The method proposed in this paper was tested on three real world networks, include the power grid networkFootnote 3, the enron email networkFootnote 4 and AS-level networkFootnote 5. For the sake of discussion, the infection probability between nodes in the above networks were generated randomly, and it was assumed that \(r_{ij} = r_{ji}\). All experiments were subject to independent performance test in windows7 system. The test computer was configured as an Intel Core i7-6700 3.4 GHz processor, 8 GB memory and 4G virtual memory allocated by ECLIPSE.

Fig. 2.
figure 2

Accuracy comparison with the existing work.
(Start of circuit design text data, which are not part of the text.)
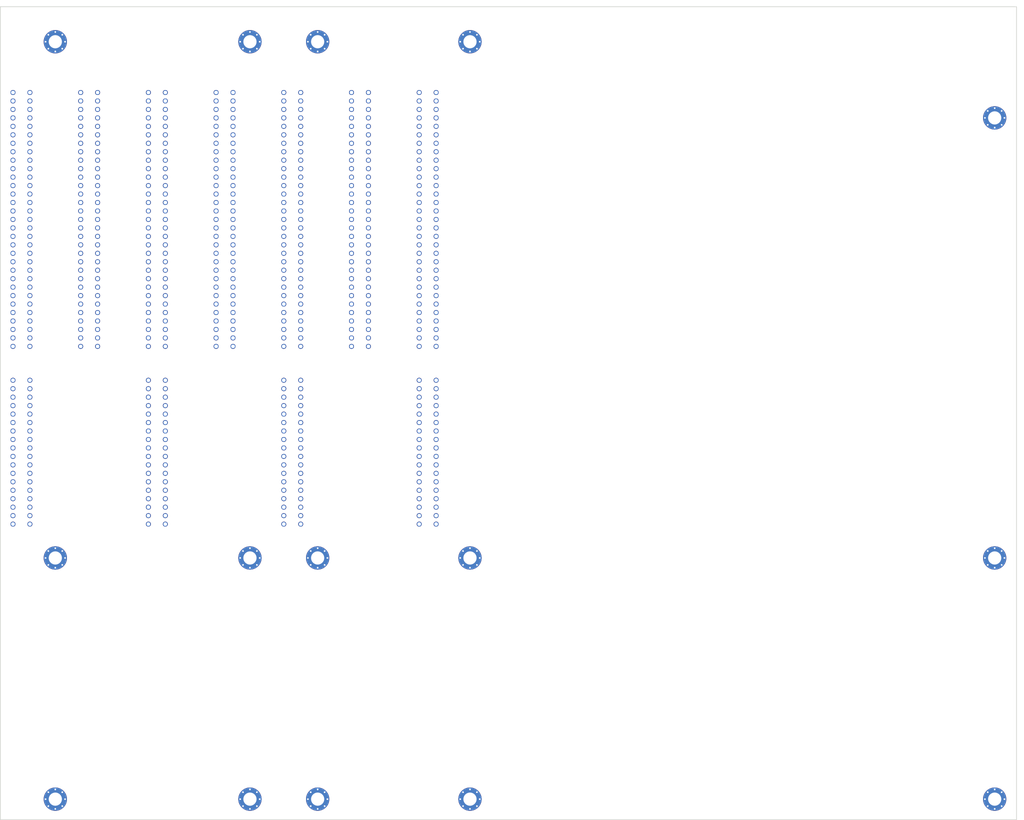
<source format=kicad_pcb>
(kicad_pcb(version 20240108)(generator "pcbnew")(generator_version "8.0")(paper "A0" portrait)
(footprint "16bISA" (layer "F.Cu") (at 111.7552 15.24 0))
(footprint "8bISA" (layer "F.Cu") (at 91.4352 15.24 0))
(footprint "16bISA" (layer "F.Cu") (at 71.1152 15.24 0))
(footprint "8bISA" (layer "F.Cu") (at 50.7952 15.24 0))
(footprint "16bISA" (layer "F.Cu") (at 30.4752 15.24 0))
(footprint "8bISA" (layer "F.Cu") (at 10.1552 15.24 0))
(footprint "16bISA" (layer "F.Cu") (at -10.1648 15.24 0))
(footprint "HOLE" (layer "F.Cu") (at 0 0  0))
(footprint "HOLE" (layer "F.Cu") (at 58.42 0  0))
(footprint "HOLE" (layer "F.Cu") (at 78.74 0  0))
(footprint "HOLE" (layer "F.Cu") (at 124.46 0  0))
(footprint "HOLE" (layer "F.Cu") (at 281.94 22.86  0))
(footprint "HOLE" (layer "F.Cu") (at 0 154.94  0))
(footprint "HOLE" (layer "F.Cu") (at 58.42 154.94  0))
(footprint "HOLE" (layer "F.Cu") (at 78.74 154.94  0))
(footprint "HOLE" (layer "F.Cu") (at 124.46 154.94  0))
(footprint "HOLE" (layer "F.Cu") (at 281.94 154.94  0))
(footprint "HOLE" (layer "F.Cu") (at 0 227.33  0))
(footprint "HOLE" (layer "F.Cu") (at 58.42 227.33  0))
(footprint "HOLE" (layer "F.Cu") (at 78.74 227.33  0))
(footprint "HOLE" (layer "F.Cu") (at 124.46 227.33  0))
(footprint "HOLE" (layer "F.Cu") (at 281.94 227.33  0))
(gr_rect (start 131.9784 -12.5)(end 290.7284 12.5)(stroke(width 0.05)(type default))(fill none)(layer "F.CrtYd"))
(gr_rect(start 288.5 -10.5) (end -16.5 233.5)(stroke(width 0.2)(type default))(fill none)(layer "Edge.Cuts")))


</source>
Accuracy comparison with the existing work. The accuracy between this work and [9] was compared. We used the same configurations with that work. The false negative rate was not considered in [9], so when the false negative rate was higher, the accuracy of [9] was decreased significantly, and the effect of this work was significantly better in this case. It can be seen that, when the false negative rate was close to 20%, the probability of error distance = 0 for [9] was only 50%, while it was remained at about 70% in our algorithm.

6 Conclusion

This paper presents the first work on identifying the propagation source of stealth worm. We propose a modified algorithm of observed results based on bayes formula, which can modify the results of possible false negative nodes, so as to improve the accuracy of identifying the propagation sources. After that, we have applied the method of branch and bound, effectively reduced the traversal space and improved the efficiency of the algorithm by calculating the upper and lower bounds of the infection probability of nodes. We test our algorithm on three real networks, and the results show the accuracy of the algorithm.